### About this exercise
Edit the entries from the first line up to and including the line with "olume collectif Via" so that "Spotify" becomes "SoundCloud", keeping everything else unchanged. Give back only those lines, without the pictures.
--- Data provided Enclosed Below ---
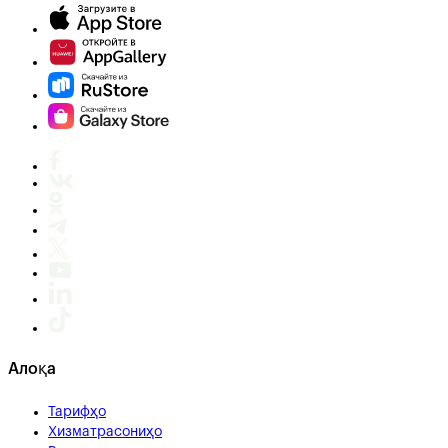
Алоқа
Тарифҳо
Хизматрасониҳо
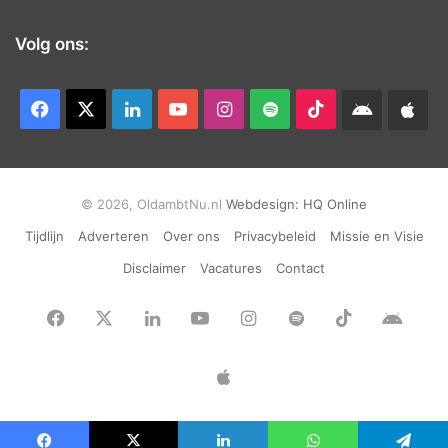
Volg ons:
Facebook
X
LinkedIn
YouTube
Instagram
Spotify
TikTok
Android
App
app
Ap
© 2026, OldambtNu.nl
Webdesign:
HQ Online
Tijdlijn
Adverteren
Over ons
Privacybeleid
Missie en Visie
Disclaimer
Vacatures
Contact
Facebook
X
LinkedIn
YouTube
Instagram
Spotify
TikTok
Andr
app
Apple
App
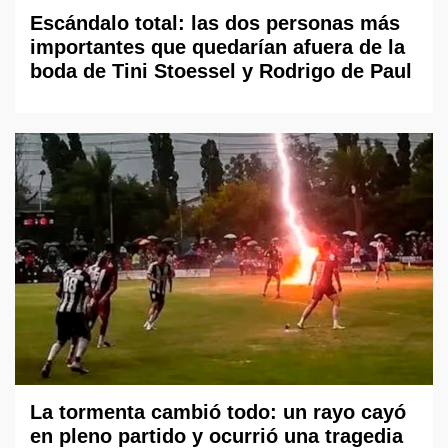
Escándalo total: las dos personas más
importantes que quedarían afuera de la
boda de Tini Stoessel y Rodrigo de Paul
La tormenta cambió todo: un rayo cayó
en pleno partido y ocurrió una tragedia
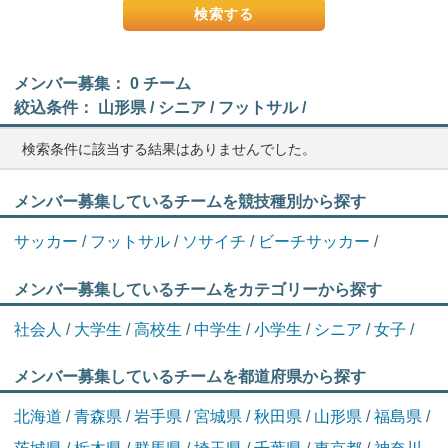
メンバー募集： 0 チーム
絞込条件： 山形県 / シニア / フットサル /
検索条件に該当する結果はありませんでした。
メンバー募集しているチームを競技種別から探す
サッカー
/
フットサル
/
ソサイチ
/
ビーチサッカー
/
メンバー募集しているチームをカテゴリーから探す
社会人
/
大学生
/
高校生
/
中学生
/
小学生
/
シニア
/
女子
/
メンバー募集しているチームを都道府県から探す
北海道
/
青森県
/
岩手県
/
宮城県
/
秋田県
/
山形県
/
福島県
/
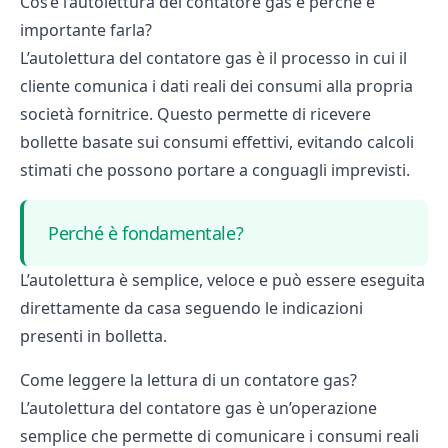
Cos’è l’autolettura del contatore gas e perchè è
importante farla?
L’autolettura del contatore gas è il processo in cui il
cliente comunica i dati reali dei consumi alla propria
società fornitrice. Questo permette di ricevere
bollette basate sui consumi effettivi, evitando calcoli
stimati che possono portare a conguagli imprevisti.
Perché è fondamentale?
L’autolettura è semplice, veloce e può essere eseguita
direttamente da casa seguendo le indicazioni
presenti in bolletta.
Come leggere la lettura di un contatore gas?
L’autolettura del contatore gas è un’operazione
semplice che permette di comunicare i consumi reali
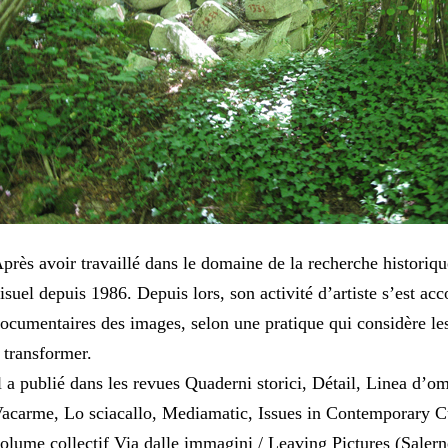
près avoir travaillé dans le domaine de la recherche historiq
isuel depuis 1986. Depuis lors, son activité d’artiste s’est a
ocumentaires des images, selon une pratique qui considère les
 transformer.
l a publié dans les revues Quaderni storici, Détail, Linea d’o
acarme, Lo sciacallo, Mediamatic, Issues in Contemporary Cul
olume collectif Via dalle immagini / Leaving Pictures (Salern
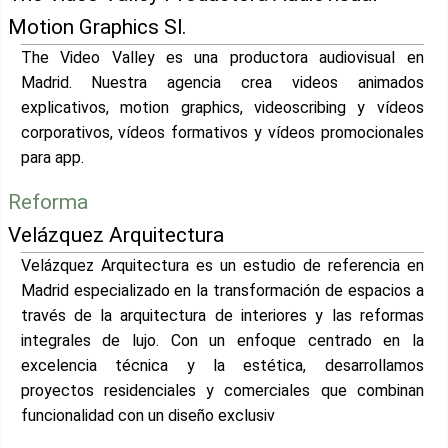
Motion Graphics Sl.
The Video Valley es una productora audiovisual en
Madrid. Nuestra agencia crea videos animados
explicativos, motion graphics, videoscribing y vídeos
corporativos, vídeos formativos y vídeos promocionales
para app.
Reforma
Velázquez Arquitectura
Velázquez Arquitectura es un estudio de referencia en
Madrid especializado en la transformación de espacios a
través de la arquitectura de interiores y las reformas
integrales de lujo. Con un enfoque centrado en la
excelencia técnica y la estética, desarrollamos
proyectos residenciales y comerciales que combinan
funcionalidad con un diseño exclusiv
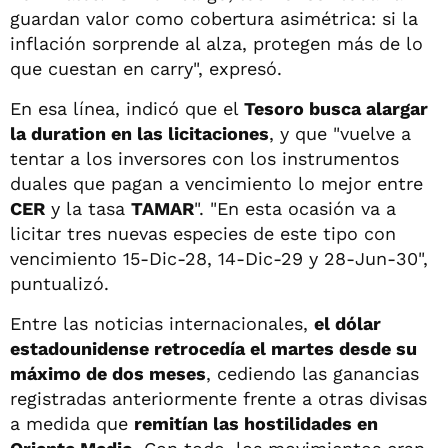
guardan valor como cobertura asimétrica: si la
inflación sorprende al alza, protegen más de lo
que cuestan en carry", expresó.
En esa línea, indicó que el
Tesoro busca alargar
la duration en las licitaciones
, y que "vuelve a
tentar a los inversores con los instrumentos
duales que pagan a vencimiento lo mejor entre
CER
y la tasa
TAMAR
". "En esta ocasión va a
licitar tres nuevas especies de este tipo con
vencimiento 15-Dic-28, 14-Dic-29 y 28-Jun-30",
puntualizó.
Entre las noticias internacionales,
el dólar
estadounidense retrocedía el martes desde su
máximo de dos meses
, cediendo las ganancias
registradas anteriormente frente a otras divisas
a medida que
remitían las hostilidades en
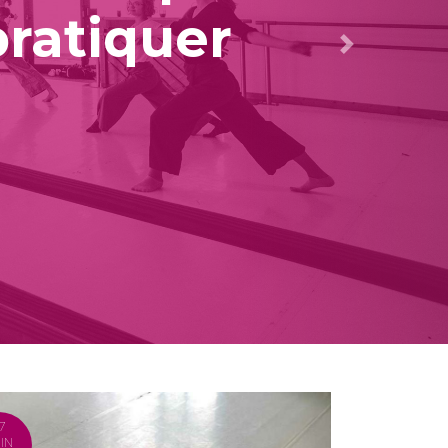
pratiquer
7
IN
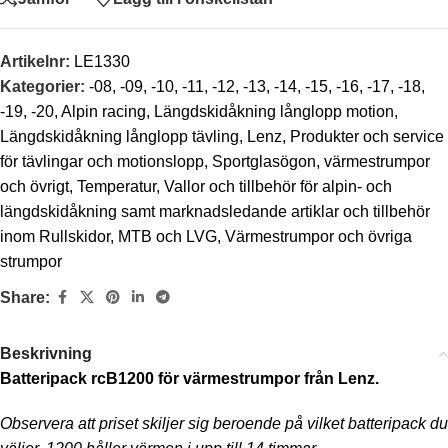
Artikelnr:
LE1330
Kategorier:
-08
,
-09
,
-10
,
-11
,
-12
,
-13
,
-14
,
-15
,
-16
,
-17
,
-18
,
-19
,
-20
,
Alpin racing
,
Längdskidåkning långlopp motion
,
Längdskidåkning långlopp tävling
,
Lenz
,
Produkter och service
för tävlingar och motionslopp
,
Sportglasögon, värmestrumpor
och övrigt
,
Temperatur
,
Vallor och tillbehör för alpin- och
längdskidåkning samt marknadsledande artiklar och tillbehör
inom Rullskidor, MTB och LVG
,
Värmestrumpor och övriga
strumpor
Share:
Beskrivning
Batteripack rcB1200 för värmestrumpor från Lenz.
Observera att priset skiljer sig beroende på vilket batteripack du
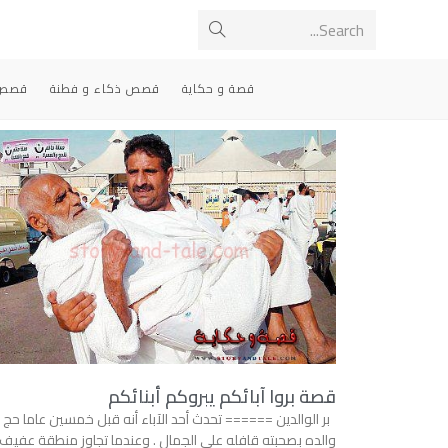
Search...
قصة و حكاية
قصص ذكاء و فطنة
قصص 
قصة بروا آبائكم يبروكم أبنائكم
بر الوالدين ====== تحدث أحد الآباء أنه قبل خمسين عاما حج
والده بصحبته قافله على الجمال . وعندما تجاوز منطقة عفيف 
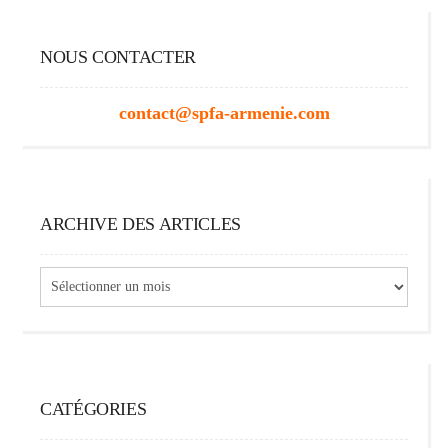
NOUS CONTACTER
contact@spfa-armenie.com
ARCHIVE DES ARTICLES
Archive
des
articles
CATÉGORIES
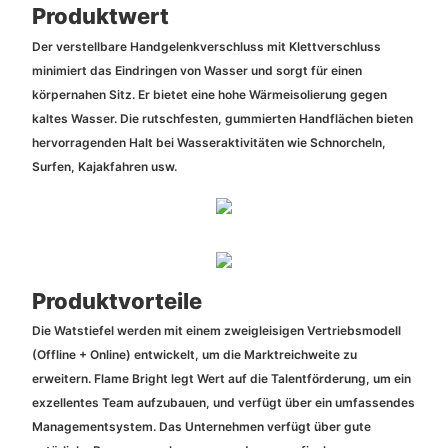
Produktwert
Der verstellbare Handgelenkverschluss mit Klettverschluss
minimiert das Eindringen von Wasser und sorgt für einen
körpernahen Sitz. Er bietet eine hohe Wärmeisolierung gegen
kaltes Wasser. Die rutschfesten, gummierten Handflächen bieten
hervorragenden Halt bei Wasseraktivitäten wie Schnorcheln,
Surfen, Kajakfahren usw.
Produktvorteile
Die Watstiefel werden mit einem zweigleisigen Vertriebsmodell
(Offline + Online) entwickelt, um die Marktreichweite zu
erweitern. Flame Bright legt Wert auf die Talentförderung, um ein
exzellentes Team aufzubauen, und verfügt über ein umfassendes
Managementsystem. Das Unternehmen verfügt über gute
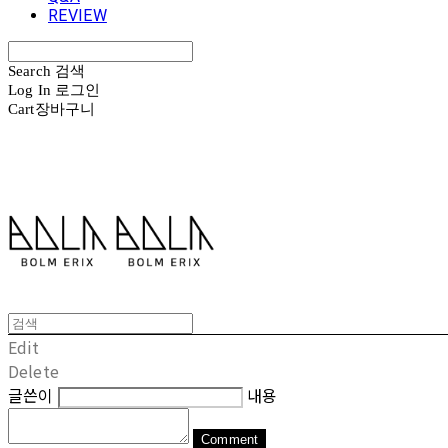
REVIEW
Search
검색
Log In
로그인
Cart
장바구니
볼름에릭스 Bolm Erix
Edit
Delete
글쓴이
내용
Comment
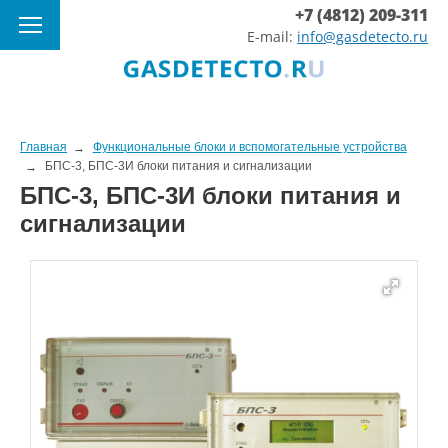
+7 (4812) 209-311
E-mail:
info@gasdetecto.ru
Главная
Функциональные блоки и вспомогательные устройства
БПС-3, БПС-3И блоки питания и сигнализации
БПС-3, БПС-3И блоки питания и
сигнализации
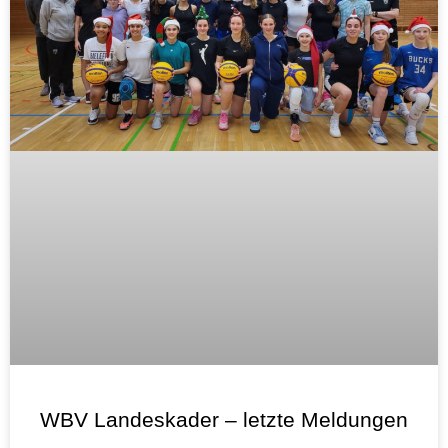
WBV Landeskader – letzte Meldungen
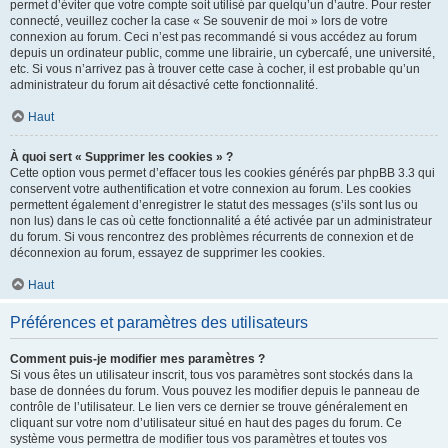
permet d’éviter que votre compte soit utilisé par quelqu’un d’autre. Pour rester
connecté, veuillez cocher la case « Se souvenir de moi » lors de votre
connexion au forum. Ceci n’est pas recommandé si vous accédez au forum
depuis un ordinateur public, comme une librairie, un cybercafé, une université,
etc. Si vous n’arrivez pas à trouver cette case à cocher, il est probable qu’un
administrateur du forum ait désactivé cette fonctionnalité.
Haut
À quoi sert « Supprimer les cookies » ?
Cette option vous permet d’effacer tous les cookies générés par phpBB 3.3 qui
conservent votre authentification et votre connexion au forum. Les cookies
permettent également d’enregistrer le statut des messages (s’ils sont lus ou
non lus) dans le cas où cette fonctionnalité a été activée par un administrateur
du forum. Si vous rencontrez des problèmes récurrents de connexion et de
déconnexion au forum, essayez de supprimer les cookies.
Haut
Préférences et paramètres des utilisateurs
Comment puis-je modifier mes paramètres ?
Si vous êtes un utilisateur inscrit, tous vos paramètres sont stockés dans la
base de données du forum. Vous pouvez les modifier depuis le panneau de
contrôle de l’utilisateur. Le lien vers ce dernier se trouve généralement en
cliquant sur votre nom d’utilisateur situé en haut des pages du forum. Ce
système vous permettra de modifier tous vos paramètres et toutes vos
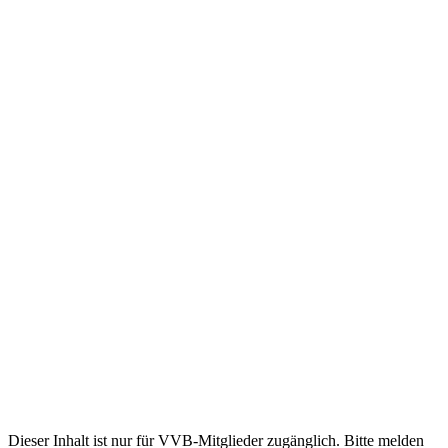
Dieser Inhalt ist nur für VVB-Mitglieder zugänglich. Bitte melden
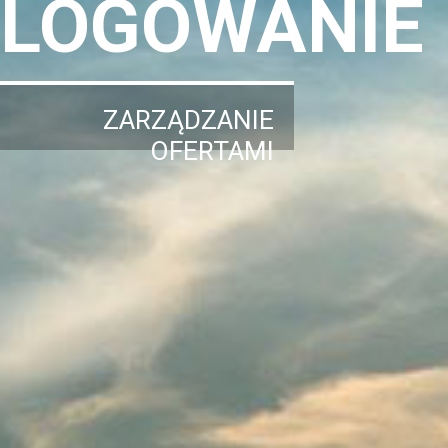
LOGOWANIE
ZARZĄDZANIE
OFERTAMI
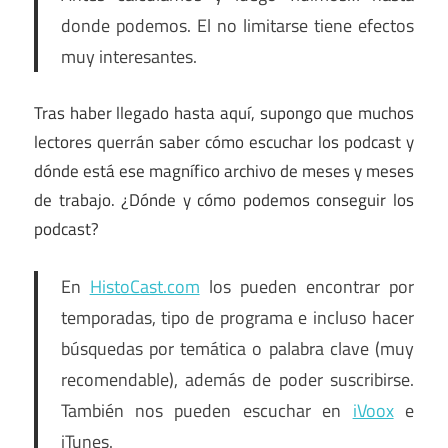
donde podemos. El no limitarse tiene efectos
muy interesantes.
Tras haber llegado hasta aquí, supongo que muchos
lectores querrán saber cómo escuchar los podcast y
dónde está ese magnífico archivo de meses y meses
de trabajo. ¿Dónde y cómo podemos conseguir los
podcast?
En
HistoCast.com
los pueden encontrar por
temporadas, tipo de programa e incluso hacer
búsquedas por temática o palabra clave (muy
recomendable), además de poder suscribirse.
También nos pueden escuchar en
iVoox
e
iTunes.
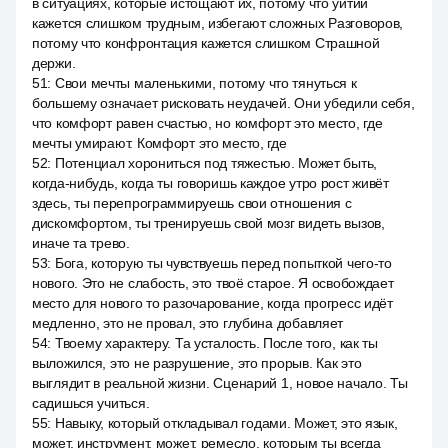
в ситуациях, которые истощают их, потому что уйтии
кажется слишком трудным, избегают сложных Разговоров,
потому что конфронтация кажется слишком Страшной
держи.
51
:
Свои мечты маленькими, потому что тянуться к
большему означает рисковать неудачей. Они убедили себя,
что комфорт равен счастью, но комфорт это место, где
мечты умирают. Комфорт это место, где
52
:
Потенциал хорониться под тяжестью. Может быть,
когда-нибудь, когда ты говоришь каждое утро рост живёт
здесь, ты перепрограммируешь свои отношения с
дискомфортом, ты тренируешь свой мозг видеть вызов,
иначе та трево.
53
:
Бога, которую ты чувствуешь перед попыткой чего-то
нового. Это не слабость, это твоё старое. Я освобождает
место для нового то разочарование, когда прогресс идёт
медленно, это не провал, это глубина добавляет
54
:
Твоему характеру. Та усталость. После того, как ты
выложился, это не разрушение, это прорыв. Как это
выглядит в реальной жизни. Сценарий 1, новое начало. Ты
садишься учиться.
55
:
Навыку, который откладывал годами. Может, это язык,
может, инструмент, может, ремесло, которым ты всегда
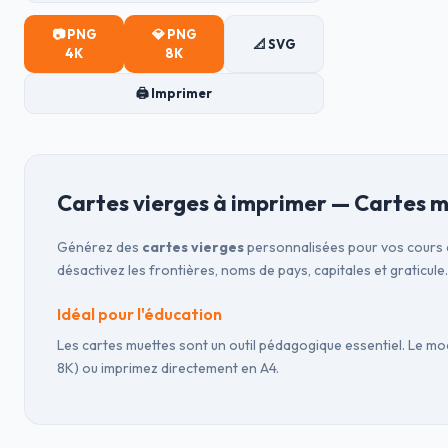
📷 PNG
💎 PNG
📐 SVG
4K
8K
🖨️ Imprimer
Cartes vierges à imprimer — Cartes m
Générez des
cartes vierges
personnalisées pour vos cours d
désactivez les frontières, noms de pays, capitales et graticule.
Idéal pour l'éducation
Les cartes muettes sont un outil pédagogique essentiel. Le mo
8K) ou imprimez directement en A4.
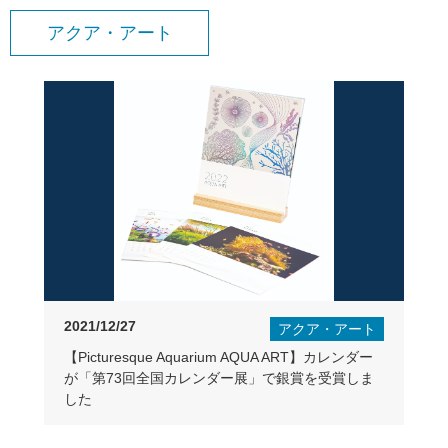
アクア・アート
2021/12/27
アクア・アート
【Picturesque Aquarium AQUA ART】カレンダー
が「第73回全国カレンダー展」で銀賞を受賞しま
した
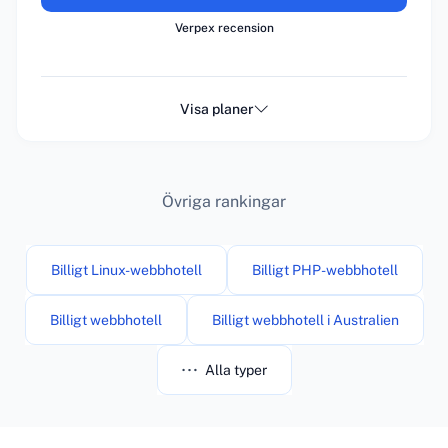
Verpex recension
Visa planer
Övriga rankingar
Billigt Linux-webbhotell
Billigt PHP-webbhotell
Billigt webbhotell
Billigt webbhotell i Australien
Alla typer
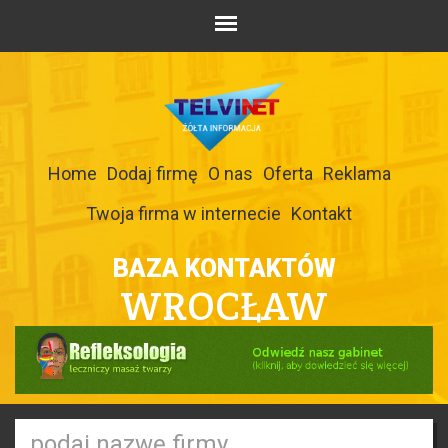
Home
Dodaj firmę
O nas
Oferta
Reklama
Twoja firma w internecie
Kontakt
BAZA KONTAKTÓW
WROCŁAW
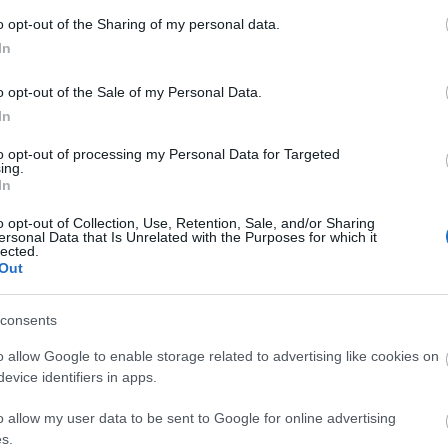
Diamant
o opt-out of the Sharing of my personal data.
Doreszmoresz
Erika
In
F-Andi élménye
Fantasy Girl
o opt-out of the Sale of my Personal Data.
Fukszia
havas
In
Hiranneth
Hóvirág
to opt-out of processing my Personal Data for Targeted
ing.
Ildy
In
Juharfa
Katherine's Boo
Keményfedél
o opt-out of Collection, Use, Retention, Sale, and/or Sharing
ersonal Data that Is Unrelated with the Purposes for which it
Könyv, egó, ent
lected.
Könyvek+
Out
Könyvespolcom
Könyvjelző
Könyvkuckó
consents
Könyvmoly
Könyvmolyoló
o allow Google to enable storage related to advertising like cookies on
Könyvvizsgáló
evice identifiers in apps.
Kultúra alvásid
Lobo
o allow my user data to be sent to Google for online advertising
Makranczos
Mekegő
s.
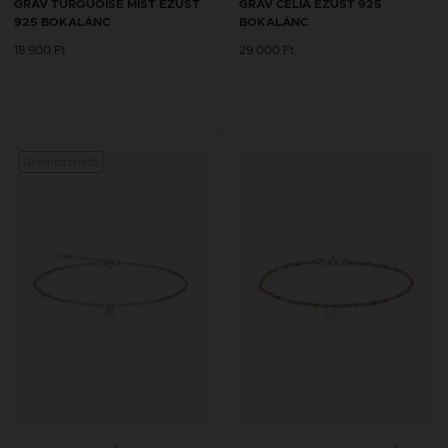
GRAV TURQUOISE MIST EZÜST
GRAV CELIA EZÜST 925
925 BOKALÁNC
BOKALÁNC
18 900 Ft
29 000 Ft
Gravírozható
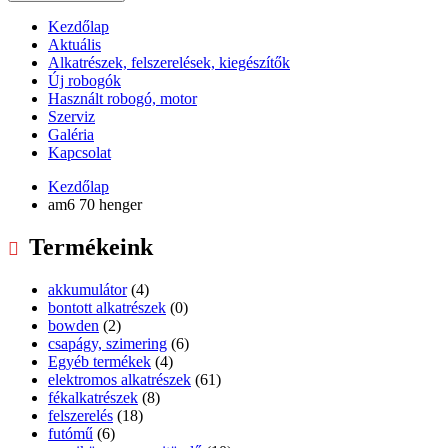
Kezdőlap
Aktuális
Alkatrészek, felszerelések, kiegészítők
Új robogók
Használt robogó, motor
Szerviz
Galéria
Kapcsolat
Kezdőlap
am6 70 henger
Termékeink
akkumulátor
(4)
bontott alkatrészek
(0)
bowden
(2)
csapágy, szimering
(6)
Egyéb termékek
(4)
elektromos alkatrészek
(61)
fékalkatrészek
(8)
felszerelés
(18)
futómű
(6)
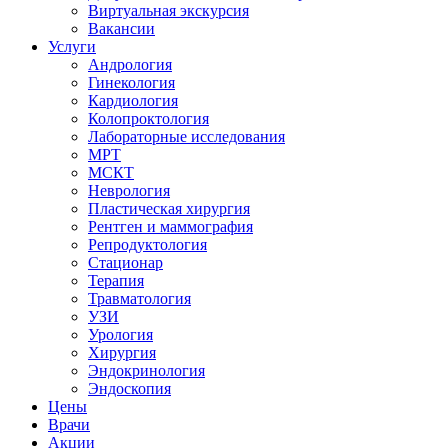
Виртуальная экскурсия
Вакансии
Услуги
Андрология
Гинекология
Кардиология
Колопроктология
Лабораторные исследования
МРТ
МСКТ
Неврология
Пластическая хирургия
Рентген и маммография
Репродуктология
Стационар
Терапия
Травматология
УЗИ
Урология
Хирургия
Эндокринология
Эндоскопия
Цены
Врачи
Акции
--- End of Enclosed Data provided ---
### Solution
Алоқа
Тарифҳо
Хизматрасониҳо
Volg ons:
Facebook
X
LinkedIn
YouTube
Instagram
SoundCloud
TikTok
Android
App
app
Ap
© 2026, OldambtNu.nl
Webdesign:
HQ Online
Tijdlijn
Adverteren
Over ons
Privacybeleid
Missie en Visie
Disclaimer
Vacatures
Contact
Facebook
X
LinkedIn
YouTube
Instagram
SoundCloud
TikTok
Andr
app
Apple
App
Escándalo total: las dos personas más
importantes que quedarían afuera de la
boda de Tini Stoessel y Rodrigo de Paul
La tormenta cambió todo: un rayo cayó
en pleno partido y ocurrió una tragedia
メンバー募集： 0 チーム
絞込条件： 山形県 / シニア / フットサル /
検索条件に該当する結果はありませんでした。
メンバー募集しているチームを競技種別から探す
サッカー
/
フットサル
/
ソサイチ
/
ビーチサッカー
/
メンバー募集しているチームをカテゴリーから探す
社会人
/
大学生
/
高校生
/
中学生
/
小学生
/
シニア
/
女子
/
メンバー募集しているチームを都道府県から探す
北海道
/
青森県
/
岩手県
/
宮城県
/
秋田県
/
山形県
/
福島県
/
Cos’è l’autolettura del contatore gas e perchè è
importante farla?
L’autolettura del contatore gas è il processo in cui il
cliente comunica i dati reali dei consumi alla propria
società fornitrice. Questo permette di ricevere
bollette basate sui consumi effettivi, evitando calcoli
stimati che possono portare a conguagli imprevisti.
Perché è fondamentale?
L’autolettura è semplice, veloce e può essere eseguita
direttamente da casa seguendo le indicazioni
presenti in bolletta.
Come leggere la lettura di un contatore gas?
L’autolettura del contatore gas è un’operazione
semplice che permette di comunicare i consumi reali
près avoir travaillé dans le domaine de la recherche historiq
isuel depuis 1986. Depuis lors, son activité d’artiste s’est a
ocumentaires des images, selon une pratique qui considère les
 transformer.
l a publié dans les revues Quaderni storici, Détail, Linea d’o
acarme, Lo sciacallo, Mediamatic, Issues in Contemporary Cul
olume collectif Via dalle immagini / Leaving Pictures (Salern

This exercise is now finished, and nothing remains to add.